On the architecture side, I have two networks - one (inner network) outputs two class probabilities, and the other (meta network) outputs a mask to the second to the last layer of the prediction network.
The inner network runs in an inner loop: for every epoch, the weights are initialized, and trained for all the data points with classification loss. The meta network runs in an outer loop: the weights are only initialized before the first epoch, and the loss is the sum of the inner network loss over a sliding window. The sliding window is used to approximate the sum of loss over time - since one epoch has many inner training steps, it’s computationally unrealistic to have the meta network look at all losses over the whole epoch.

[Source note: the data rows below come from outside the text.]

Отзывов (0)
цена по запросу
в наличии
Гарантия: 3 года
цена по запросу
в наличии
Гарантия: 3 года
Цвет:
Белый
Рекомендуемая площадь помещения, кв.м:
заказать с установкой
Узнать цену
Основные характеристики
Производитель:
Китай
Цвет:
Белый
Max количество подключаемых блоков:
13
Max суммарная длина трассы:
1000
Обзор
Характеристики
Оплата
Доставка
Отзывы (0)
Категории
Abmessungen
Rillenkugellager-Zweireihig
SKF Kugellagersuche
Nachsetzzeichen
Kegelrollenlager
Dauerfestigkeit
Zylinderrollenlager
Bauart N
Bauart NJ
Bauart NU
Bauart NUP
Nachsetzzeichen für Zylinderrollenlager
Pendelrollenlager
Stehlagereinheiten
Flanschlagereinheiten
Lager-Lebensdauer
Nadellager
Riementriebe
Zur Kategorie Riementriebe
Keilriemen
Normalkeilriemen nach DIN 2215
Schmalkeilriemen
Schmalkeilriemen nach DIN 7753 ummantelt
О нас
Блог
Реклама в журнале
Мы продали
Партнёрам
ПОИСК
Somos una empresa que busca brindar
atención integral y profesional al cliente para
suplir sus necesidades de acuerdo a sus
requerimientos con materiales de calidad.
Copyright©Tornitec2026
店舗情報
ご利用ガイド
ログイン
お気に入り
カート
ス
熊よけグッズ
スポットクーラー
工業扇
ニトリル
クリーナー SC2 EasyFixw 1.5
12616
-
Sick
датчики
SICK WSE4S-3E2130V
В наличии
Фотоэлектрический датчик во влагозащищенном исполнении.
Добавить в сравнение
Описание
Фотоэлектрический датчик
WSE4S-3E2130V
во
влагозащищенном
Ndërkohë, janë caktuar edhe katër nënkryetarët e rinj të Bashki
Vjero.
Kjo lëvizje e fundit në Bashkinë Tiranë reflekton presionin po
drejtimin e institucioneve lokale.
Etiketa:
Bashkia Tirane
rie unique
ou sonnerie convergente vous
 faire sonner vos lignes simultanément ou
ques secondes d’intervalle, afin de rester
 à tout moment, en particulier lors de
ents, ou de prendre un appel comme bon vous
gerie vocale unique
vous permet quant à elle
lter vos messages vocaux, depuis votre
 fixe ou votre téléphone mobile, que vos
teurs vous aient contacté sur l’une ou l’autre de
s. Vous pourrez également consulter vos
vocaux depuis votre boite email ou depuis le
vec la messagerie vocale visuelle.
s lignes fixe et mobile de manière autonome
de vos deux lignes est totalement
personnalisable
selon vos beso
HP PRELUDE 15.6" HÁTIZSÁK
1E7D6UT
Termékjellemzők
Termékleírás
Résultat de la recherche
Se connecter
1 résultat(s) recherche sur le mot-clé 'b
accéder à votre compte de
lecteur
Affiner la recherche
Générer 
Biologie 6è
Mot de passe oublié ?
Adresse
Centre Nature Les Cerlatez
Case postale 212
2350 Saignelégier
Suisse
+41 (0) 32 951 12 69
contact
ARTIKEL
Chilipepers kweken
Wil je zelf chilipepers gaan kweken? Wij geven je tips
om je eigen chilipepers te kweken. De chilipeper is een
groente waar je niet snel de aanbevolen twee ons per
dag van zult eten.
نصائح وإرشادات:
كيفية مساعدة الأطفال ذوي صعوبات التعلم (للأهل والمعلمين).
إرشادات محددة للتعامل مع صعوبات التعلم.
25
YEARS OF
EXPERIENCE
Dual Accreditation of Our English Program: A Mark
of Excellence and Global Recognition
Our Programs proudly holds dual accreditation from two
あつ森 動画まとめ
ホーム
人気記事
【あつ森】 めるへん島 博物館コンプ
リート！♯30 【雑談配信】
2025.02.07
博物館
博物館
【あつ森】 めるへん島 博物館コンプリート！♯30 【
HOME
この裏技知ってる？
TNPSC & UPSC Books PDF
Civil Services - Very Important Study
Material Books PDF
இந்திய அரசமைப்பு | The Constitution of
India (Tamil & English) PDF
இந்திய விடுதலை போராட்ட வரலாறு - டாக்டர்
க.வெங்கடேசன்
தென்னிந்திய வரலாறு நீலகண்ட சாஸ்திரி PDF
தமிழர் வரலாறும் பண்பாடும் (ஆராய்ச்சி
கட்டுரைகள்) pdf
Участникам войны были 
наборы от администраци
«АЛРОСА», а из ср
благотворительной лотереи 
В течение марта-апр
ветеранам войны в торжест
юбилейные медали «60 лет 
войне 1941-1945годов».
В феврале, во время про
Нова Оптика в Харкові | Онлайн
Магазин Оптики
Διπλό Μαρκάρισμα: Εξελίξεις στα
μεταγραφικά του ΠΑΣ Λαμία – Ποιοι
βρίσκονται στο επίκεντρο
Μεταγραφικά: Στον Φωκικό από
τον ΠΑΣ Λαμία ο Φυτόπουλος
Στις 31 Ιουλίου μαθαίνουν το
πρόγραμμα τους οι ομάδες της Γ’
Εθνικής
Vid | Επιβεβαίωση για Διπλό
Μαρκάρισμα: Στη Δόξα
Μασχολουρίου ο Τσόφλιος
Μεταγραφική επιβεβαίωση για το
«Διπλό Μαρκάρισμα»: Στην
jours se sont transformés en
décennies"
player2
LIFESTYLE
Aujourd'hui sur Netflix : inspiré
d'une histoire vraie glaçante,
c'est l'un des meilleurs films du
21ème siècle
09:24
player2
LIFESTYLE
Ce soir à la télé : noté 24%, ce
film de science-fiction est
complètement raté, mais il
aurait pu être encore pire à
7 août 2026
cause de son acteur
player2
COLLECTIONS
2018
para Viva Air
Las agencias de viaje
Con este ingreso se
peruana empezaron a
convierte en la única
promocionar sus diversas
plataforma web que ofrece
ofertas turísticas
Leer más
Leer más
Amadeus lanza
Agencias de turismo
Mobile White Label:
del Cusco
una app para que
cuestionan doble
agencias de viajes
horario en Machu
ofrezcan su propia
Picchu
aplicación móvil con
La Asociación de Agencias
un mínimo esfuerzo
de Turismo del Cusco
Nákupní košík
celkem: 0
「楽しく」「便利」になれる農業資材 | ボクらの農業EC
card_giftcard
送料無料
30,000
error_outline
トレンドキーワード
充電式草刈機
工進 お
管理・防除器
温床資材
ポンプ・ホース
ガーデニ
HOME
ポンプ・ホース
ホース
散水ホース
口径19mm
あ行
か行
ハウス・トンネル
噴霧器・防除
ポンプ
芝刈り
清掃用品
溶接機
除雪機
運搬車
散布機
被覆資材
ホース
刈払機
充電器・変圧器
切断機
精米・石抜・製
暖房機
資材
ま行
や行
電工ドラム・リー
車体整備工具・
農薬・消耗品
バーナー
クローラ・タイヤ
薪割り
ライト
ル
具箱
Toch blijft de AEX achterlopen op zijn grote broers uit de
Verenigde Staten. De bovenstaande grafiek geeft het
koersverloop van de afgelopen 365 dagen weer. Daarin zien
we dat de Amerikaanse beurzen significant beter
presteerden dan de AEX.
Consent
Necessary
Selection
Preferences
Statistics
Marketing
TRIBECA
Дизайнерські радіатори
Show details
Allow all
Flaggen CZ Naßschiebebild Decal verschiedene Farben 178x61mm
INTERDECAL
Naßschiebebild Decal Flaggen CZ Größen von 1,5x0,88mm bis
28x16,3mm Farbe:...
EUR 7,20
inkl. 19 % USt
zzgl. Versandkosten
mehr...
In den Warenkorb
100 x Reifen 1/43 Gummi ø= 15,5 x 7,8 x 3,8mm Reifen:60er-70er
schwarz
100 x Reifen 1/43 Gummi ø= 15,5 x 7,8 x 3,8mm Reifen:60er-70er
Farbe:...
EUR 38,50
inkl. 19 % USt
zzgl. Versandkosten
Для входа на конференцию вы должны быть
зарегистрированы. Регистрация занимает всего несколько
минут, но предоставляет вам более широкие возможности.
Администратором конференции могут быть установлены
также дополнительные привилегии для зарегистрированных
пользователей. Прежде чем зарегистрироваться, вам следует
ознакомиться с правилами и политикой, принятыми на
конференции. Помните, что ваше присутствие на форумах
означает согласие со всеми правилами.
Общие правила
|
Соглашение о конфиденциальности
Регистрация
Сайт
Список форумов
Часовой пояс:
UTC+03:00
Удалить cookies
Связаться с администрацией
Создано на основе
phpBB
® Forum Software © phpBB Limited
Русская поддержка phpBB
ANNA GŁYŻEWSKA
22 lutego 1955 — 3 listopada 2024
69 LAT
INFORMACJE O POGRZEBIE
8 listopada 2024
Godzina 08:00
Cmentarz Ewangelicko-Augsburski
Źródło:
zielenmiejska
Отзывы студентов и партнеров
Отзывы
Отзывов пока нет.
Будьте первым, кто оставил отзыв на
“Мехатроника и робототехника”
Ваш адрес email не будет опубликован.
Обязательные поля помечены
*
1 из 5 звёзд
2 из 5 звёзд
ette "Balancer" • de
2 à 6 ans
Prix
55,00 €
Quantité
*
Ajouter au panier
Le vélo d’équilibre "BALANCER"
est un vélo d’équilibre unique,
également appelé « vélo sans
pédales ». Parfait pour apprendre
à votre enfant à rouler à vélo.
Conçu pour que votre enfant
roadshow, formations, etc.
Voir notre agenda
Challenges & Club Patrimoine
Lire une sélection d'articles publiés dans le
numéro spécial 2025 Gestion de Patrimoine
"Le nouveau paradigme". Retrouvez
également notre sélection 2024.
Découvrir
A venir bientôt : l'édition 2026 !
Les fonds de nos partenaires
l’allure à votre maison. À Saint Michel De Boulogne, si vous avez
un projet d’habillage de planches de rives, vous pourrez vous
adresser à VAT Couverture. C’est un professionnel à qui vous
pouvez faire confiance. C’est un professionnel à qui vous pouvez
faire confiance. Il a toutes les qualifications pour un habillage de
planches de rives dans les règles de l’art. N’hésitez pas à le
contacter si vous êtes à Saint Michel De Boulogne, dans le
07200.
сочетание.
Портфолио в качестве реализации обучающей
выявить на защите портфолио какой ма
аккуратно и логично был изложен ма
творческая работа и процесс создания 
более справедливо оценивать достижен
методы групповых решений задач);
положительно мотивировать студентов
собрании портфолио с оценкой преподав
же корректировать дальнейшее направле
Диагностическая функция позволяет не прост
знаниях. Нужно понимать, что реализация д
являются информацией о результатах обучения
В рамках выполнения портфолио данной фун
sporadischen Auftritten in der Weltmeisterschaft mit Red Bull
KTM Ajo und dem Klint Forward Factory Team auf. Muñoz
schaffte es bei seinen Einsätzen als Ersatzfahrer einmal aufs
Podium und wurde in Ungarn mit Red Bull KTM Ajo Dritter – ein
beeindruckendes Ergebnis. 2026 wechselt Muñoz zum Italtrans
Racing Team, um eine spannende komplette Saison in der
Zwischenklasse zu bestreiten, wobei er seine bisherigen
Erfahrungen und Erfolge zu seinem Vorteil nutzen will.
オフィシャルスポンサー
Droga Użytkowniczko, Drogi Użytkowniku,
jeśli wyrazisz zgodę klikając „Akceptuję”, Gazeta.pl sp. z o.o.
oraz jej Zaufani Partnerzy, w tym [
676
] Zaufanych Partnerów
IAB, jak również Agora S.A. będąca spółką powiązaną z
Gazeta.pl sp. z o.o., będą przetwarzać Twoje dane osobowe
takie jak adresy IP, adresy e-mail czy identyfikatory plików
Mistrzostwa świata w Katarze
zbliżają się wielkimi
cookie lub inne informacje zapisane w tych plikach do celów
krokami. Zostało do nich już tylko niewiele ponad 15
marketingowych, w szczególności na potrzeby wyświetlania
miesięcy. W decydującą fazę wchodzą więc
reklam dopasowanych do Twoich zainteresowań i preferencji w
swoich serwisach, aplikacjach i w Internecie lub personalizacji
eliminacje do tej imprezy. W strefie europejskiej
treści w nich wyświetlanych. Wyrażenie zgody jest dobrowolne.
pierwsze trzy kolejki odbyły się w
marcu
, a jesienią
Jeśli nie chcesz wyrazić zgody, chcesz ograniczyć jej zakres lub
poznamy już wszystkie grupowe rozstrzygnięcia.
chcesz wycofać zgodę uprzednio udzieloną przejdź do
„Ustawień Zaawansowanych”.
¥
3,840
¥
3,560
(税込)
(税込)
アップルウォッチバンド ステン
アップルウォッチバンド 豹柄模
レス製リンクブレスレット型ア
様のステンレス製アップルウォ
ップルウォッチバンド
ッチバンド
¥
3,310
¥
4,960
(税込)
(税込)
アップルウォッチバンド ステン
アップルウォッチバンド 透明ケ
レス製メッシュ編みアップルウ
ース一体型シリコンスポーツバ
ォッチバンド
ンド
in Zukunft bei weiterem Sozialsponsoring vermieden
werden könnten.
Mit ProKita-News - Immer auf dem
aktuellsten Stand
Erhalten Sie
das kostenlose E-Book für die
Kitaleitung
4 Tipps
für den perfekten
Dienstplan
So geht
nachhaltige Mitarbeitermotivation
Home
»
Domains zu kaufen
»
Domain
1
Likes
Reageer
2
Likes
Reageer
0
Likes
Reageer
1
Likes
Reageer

First we see if the meta network is learning correctly:
We can see the loss over time seems periodic - this is normal as each peak corresponds to the starting of a new epoch, where the inner weights are re-initialized and the loss is high. From the second and the third plot we see that the overall loss and the final loss are indeed going down.
Does the meta network learn any interesting masking strategy?
This plot shows the mask output over an epoch. The blue and the orange lines are the mask output to the two nodes of the target layer. The green line is the class label. The lines look piece-wise horizontal because the data are seen in batches, but plotted sequentially. It looks like one of the nodes is turned off (with mask=0) almost entirely for the first class label seen, and then turned on later to learned the second class. The other node is used for the first class, and later turned off when the second class shows up.
This is quite an interesting behavior. My hypothesis is that a node is turned off for the first class so that the weights stays close to initialization, and it’s easier to learn a new class from initialization than to have to unlearn a previously learned task.
I’m still working on more followup experiments and extending to more complex scenarios; will post more when there’re more interesting results.